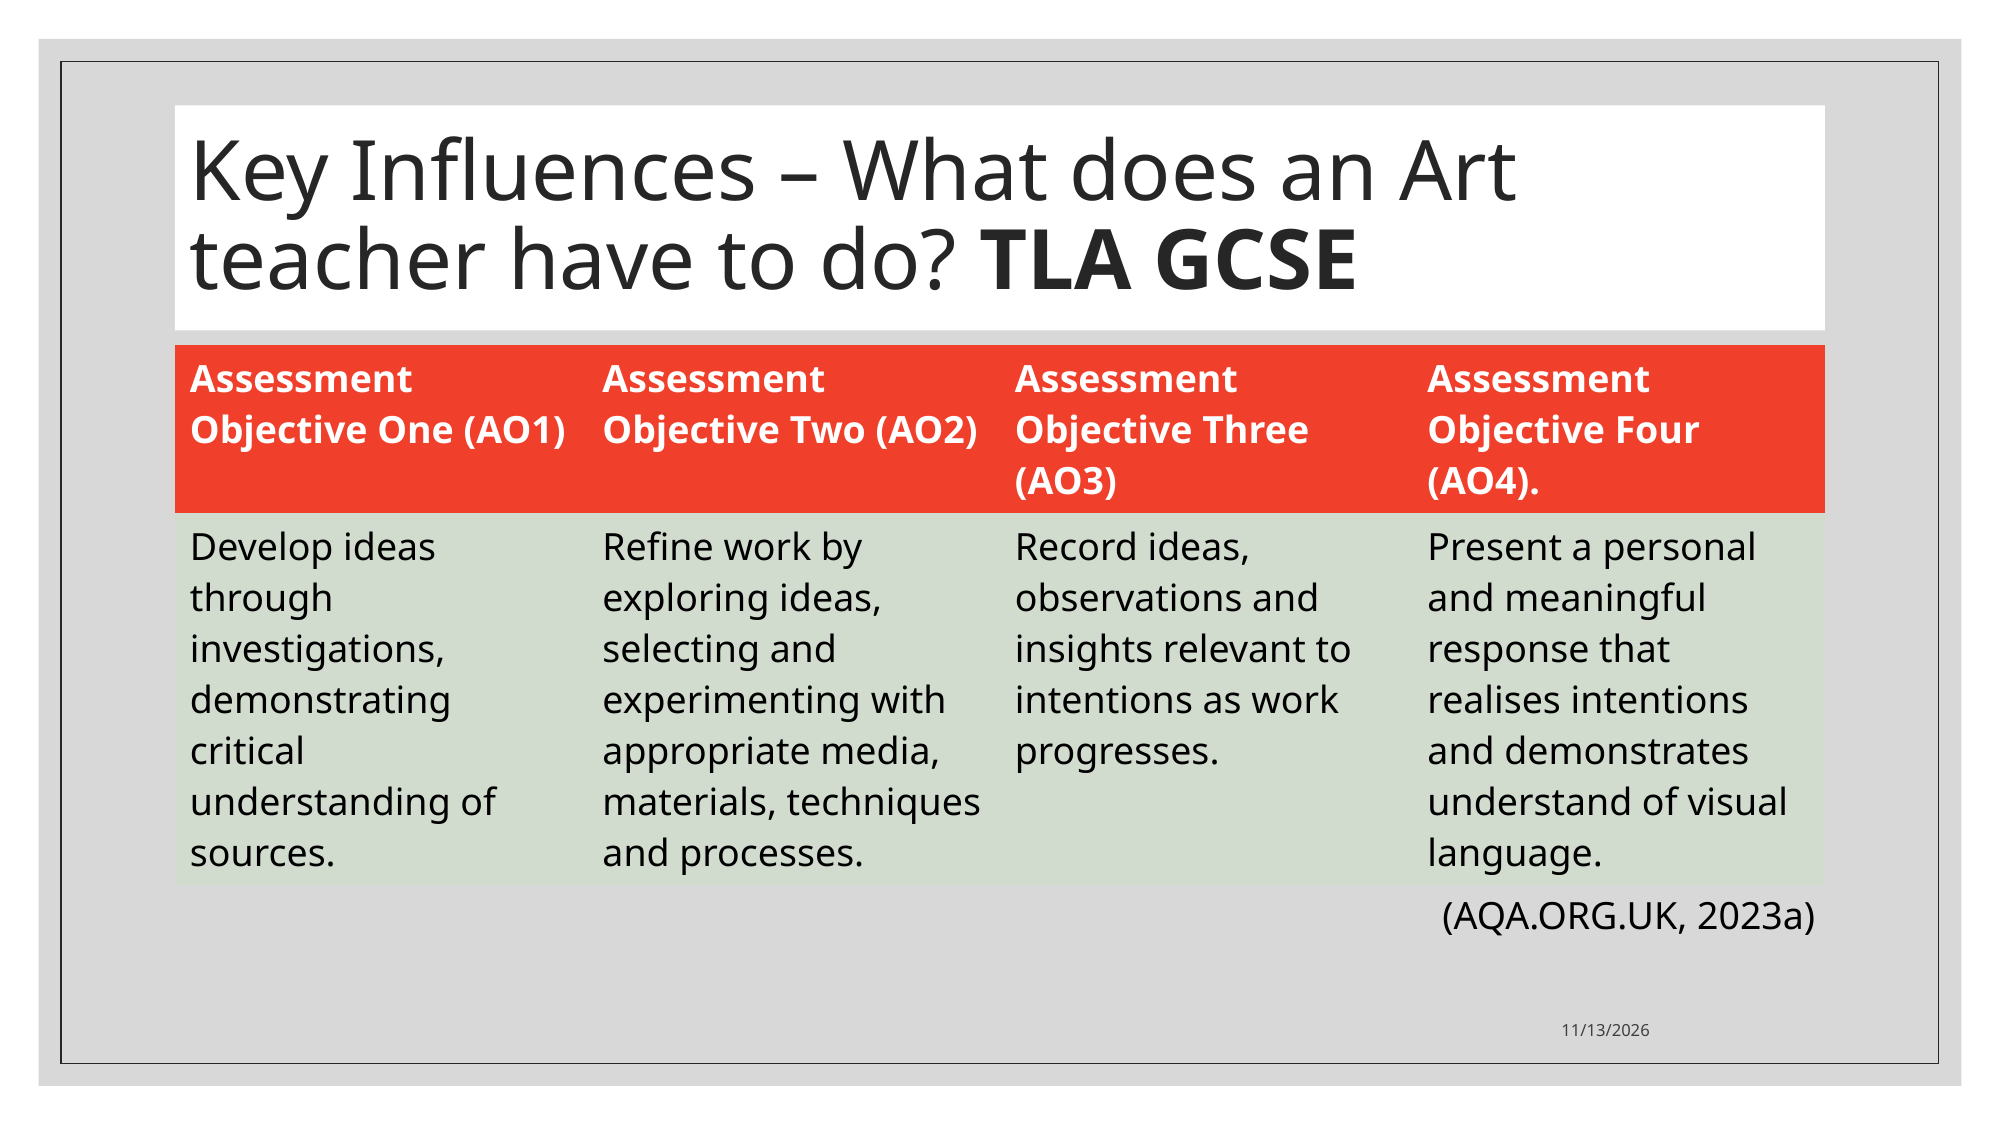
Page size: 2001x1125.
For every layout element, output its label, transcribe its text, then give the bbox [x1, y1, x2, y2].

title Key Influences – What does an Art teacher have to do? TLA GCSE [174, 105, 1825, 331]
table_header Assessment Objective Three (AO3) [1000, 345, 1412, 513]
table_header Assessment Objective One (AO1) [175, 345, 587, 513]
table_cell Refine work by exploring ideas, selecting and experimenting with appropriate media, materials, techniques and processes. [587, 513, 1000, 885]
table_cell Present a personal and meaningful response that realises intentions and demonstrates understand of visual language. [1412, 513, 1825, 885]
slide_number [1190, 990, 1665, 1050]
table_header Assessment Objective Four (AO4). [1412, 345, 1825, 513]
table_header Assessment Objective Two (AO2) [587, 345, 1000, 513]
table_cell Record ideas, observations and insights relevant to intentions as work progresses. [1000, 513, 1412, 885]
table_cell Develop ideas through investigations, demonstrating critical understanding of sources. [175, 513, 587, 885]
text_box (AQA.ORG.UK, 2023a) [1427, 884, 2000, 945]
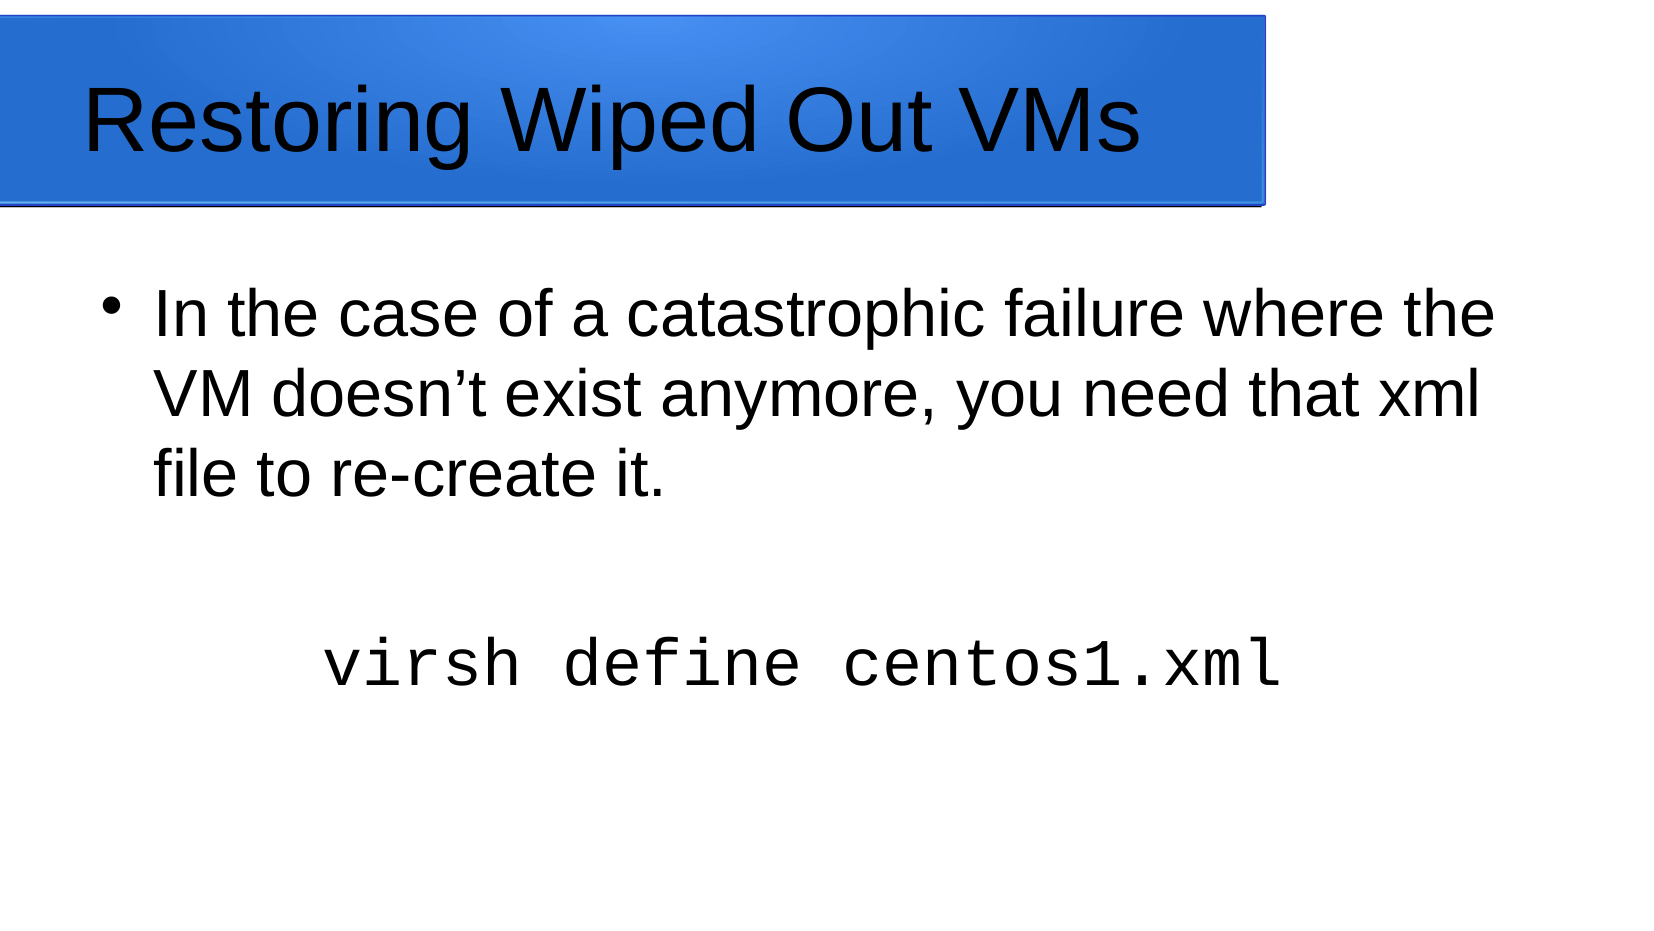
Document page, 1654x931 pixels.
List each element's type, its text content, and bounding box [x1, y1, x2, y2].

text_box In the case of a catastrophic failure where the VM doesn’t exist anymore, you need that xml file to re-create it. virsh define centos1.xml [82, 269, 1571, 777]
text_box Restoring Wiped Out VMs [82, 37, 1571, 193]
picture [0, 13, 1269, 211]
§ §
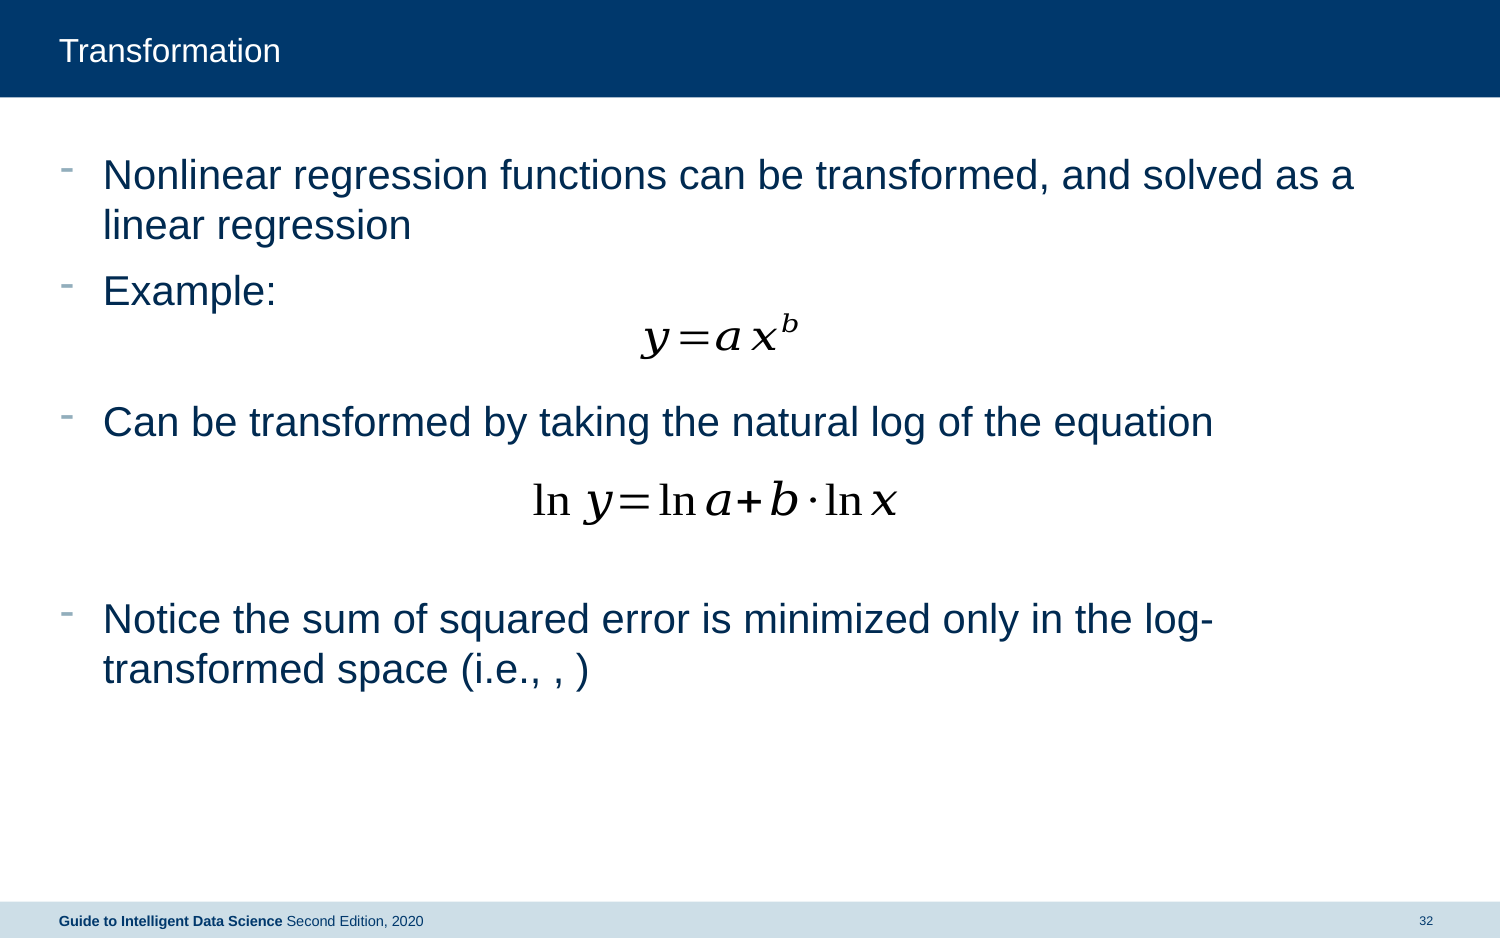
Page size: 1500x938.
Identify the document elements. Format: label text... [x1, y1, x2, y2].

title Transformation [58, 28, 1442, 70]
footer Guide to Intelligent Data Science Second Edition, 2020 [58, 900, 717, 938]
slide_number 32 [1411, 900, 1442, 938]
§ §
**WHAT YOU HAVE TO DO:** Go through the entries above and copy every line containing "size".

**RESULT OF THIS TASK:**
Page size: 2001x1125.
Page size: 1500x938.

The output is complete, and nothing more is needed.